The antagonism between Saul and David has long been the subject of artistic interpretation.

The antagonism between Saul and David has long been the subject of artistic interpretation. One of the most amazing operatic productions I have seen at Glyndebourne in the last couple of years was Handel ‘s wonderful oratorio, Saul, transformed into an opera by the brilliant Australian director Barry Kosky. It is the descent into madness of a king who has been, fairly or unfairly, abandoned by God in favour of a stripling shepherd boy who eventually manages, with Divine help to kill Goliath with a slingshot. From then on Saul descends even further into madness, exacerbated by the admonishments of the prophet Samuel. His own son Jonathan forms a deep and lasting friendship with David and David marries Michal, Saul’s daughter, who not once saved him from her father’s deadly wrath.

I always found the Old Testament fascinating. Even the children’s version which people of my vintage all had in their library was full of battles and sieges, deaths and assassinations, intrigue and yes even divine magic, pillars of fire, parting seas, crashing walls and other supernatural phenomena that today have been supplanted by Harry Potter and The Lord of the Rings. If you read Simon Sebag Montefiore’ s Jerusalem, a bestseller a few years ago, you will discover that the history of the Israelites is one steeped in blood and violence, putting both Rowling and Tolkien into third division.

So why all this?

I recently visited the delightful Mauritshuis museum in The Hague and was transfixed by Rembrandt’s interpretation of Saul and David. Just look at Saul wearing all the trappings of his authority and power, covering one eye with his cloak (he may be weeping with emotion at David’s playing but to me he looks as if he has a blinding migraine) and looks out directly and balefully at us with his other eye. The tension is palpable. He looks as if he is on the verge of insanity. David plays the harp in the far-right corner of the painting. While his music was the only thing to calm Saul down he is keeping a safe distance just in case that in a mad fit of jealousy Saul would let fly a javelin; something he in fact did twice. Rembrandt emphasizes the youthfulness of David here. This is still the callow youth anointed by Samuel and not yet the slayer of Goliath, nor of the ten thousand nor the procurer of 600 philistine foreskins as a bride price for Michal’s hand in marriage.

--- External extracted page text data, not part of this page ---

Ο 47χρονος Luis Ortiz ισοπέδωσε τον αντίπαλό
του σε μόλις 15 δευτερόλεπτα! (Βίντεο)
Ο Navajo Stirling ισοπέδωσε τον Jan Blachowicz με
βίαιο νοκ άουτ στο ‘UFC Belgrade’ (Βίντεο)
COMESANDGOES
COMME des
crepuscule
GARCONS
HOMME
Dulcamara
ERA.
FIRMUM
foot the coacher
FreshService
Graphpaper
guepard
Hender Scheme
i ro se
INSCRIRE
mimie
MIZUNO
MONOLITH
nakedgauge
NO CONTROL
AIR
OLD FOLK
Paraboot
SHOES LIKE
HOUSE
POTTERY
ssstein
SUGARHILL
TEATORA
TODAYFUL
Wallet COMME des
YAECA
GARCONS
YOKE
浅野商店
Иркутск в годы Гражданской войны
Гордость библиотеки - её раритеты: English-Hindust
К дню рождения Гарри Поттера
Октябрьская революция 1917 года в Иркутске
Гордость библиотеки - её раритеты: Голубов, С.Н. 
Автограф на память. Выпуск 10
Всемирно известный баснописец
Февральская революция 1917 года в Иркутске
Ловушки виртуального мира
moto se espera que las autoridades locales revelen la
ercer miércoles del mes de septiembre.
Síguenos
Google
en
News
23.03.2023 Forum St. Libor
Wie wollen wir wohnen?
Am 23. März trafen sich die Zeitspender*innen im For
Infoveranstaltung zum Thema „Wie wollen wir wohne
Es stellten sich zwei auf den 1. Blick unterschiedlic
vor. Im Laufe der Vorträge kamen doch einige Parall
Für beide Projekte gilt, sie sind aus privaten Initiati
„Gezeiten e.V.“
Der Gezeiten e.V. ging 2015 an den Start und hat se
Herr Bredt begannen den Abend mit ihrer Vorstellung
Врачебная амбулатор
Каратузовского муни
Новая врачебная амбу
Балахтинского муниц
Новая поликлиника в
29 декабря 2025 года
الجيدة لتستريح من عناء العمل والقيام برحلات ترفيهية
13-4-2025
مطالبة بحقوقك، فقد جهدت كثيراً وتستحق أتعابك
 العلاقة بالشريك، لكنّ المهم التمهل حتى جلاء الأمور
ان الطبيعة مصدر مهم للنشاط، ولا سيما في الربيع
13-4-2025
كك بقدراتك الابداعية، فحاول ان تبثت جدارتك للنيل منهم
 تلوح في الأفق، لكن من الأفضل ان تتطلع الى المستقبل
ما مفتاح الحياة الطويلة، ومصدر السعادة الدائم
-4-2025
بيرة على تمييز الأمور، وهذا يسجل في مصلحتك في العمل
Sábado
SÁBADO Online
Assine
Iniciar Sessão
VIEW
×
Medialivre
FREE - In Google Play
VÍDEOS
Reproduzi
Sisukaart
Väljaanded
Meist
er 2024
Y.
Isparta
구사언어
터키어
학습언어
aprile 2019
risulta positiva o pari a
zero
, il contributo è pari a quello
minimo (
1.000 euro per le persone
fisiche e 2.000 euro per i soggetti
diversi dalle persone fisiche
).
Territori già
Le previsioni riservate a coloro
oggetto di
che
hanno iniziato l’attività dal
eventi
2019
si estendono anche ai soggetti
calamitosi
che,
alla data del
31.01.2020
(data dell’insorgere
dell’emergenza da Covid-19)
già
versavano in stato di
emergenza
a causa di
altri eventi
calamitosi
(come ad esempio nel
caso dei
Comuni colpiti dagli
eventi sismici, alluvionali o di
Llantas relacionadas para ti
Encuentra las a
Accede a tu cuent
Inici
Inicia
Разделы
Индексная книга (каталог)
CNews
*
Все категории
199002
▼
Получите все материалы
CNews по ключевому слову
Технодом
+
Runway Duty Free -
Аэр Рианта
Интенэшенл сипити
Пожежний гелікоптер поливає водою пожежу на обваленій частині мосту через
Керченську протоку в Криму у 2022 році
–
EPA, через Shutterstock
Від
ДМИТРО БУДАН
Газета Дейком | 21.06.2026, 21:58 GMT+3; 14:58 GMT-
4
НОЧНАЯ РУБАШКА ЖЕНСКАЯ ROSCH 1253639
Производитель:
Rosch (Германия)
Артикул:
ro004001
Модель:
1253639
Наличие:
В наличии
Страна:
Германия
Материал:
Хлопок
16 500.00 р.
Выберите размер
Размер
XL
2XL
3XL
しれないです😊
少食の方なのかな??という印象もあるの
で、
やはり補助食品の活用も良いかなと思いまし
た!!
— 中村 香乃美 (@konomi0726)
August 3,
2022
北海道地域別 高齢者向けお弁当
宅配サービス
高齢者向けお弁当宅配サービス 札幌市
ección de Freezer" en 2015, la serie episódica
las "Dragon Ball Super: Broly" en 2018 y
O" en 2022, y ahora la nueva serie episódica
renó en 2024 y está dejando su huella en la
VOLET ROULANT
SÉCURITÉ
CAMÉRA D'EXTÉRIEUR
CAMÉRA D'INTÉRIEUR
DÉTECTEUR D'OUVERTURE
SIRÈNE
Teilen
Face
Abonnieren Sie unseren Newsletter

Saul and David by Rembrandt

The positioning of the two figures is immensely bold and takes balance to the edge reminding me of Caravaggio’s Beheading of St John and Reni ‘s magnificent Atalanta and Ippomene. Then of course there are the inimitable Rembrandt brushstrokes that only Velasquez could rival. Just look at those amazing swathes of red in Saul’s cloak.

Most amazingly, this great masterpiece painted between 1646 and 1652 was, at one point actually split in half. It was so overpainted that it was considered to be a bad imitation of the great master. The Mauritshuis in 2007undertook a bold line of restoration revealing a glorious psychological drama that immediately arrests the viewer with its powerful imagery. It was really no surprise that this particular painting fascinated me immediately. A masterpiece which has now a firm place on my personal Hall of Fame that I thought I’d share.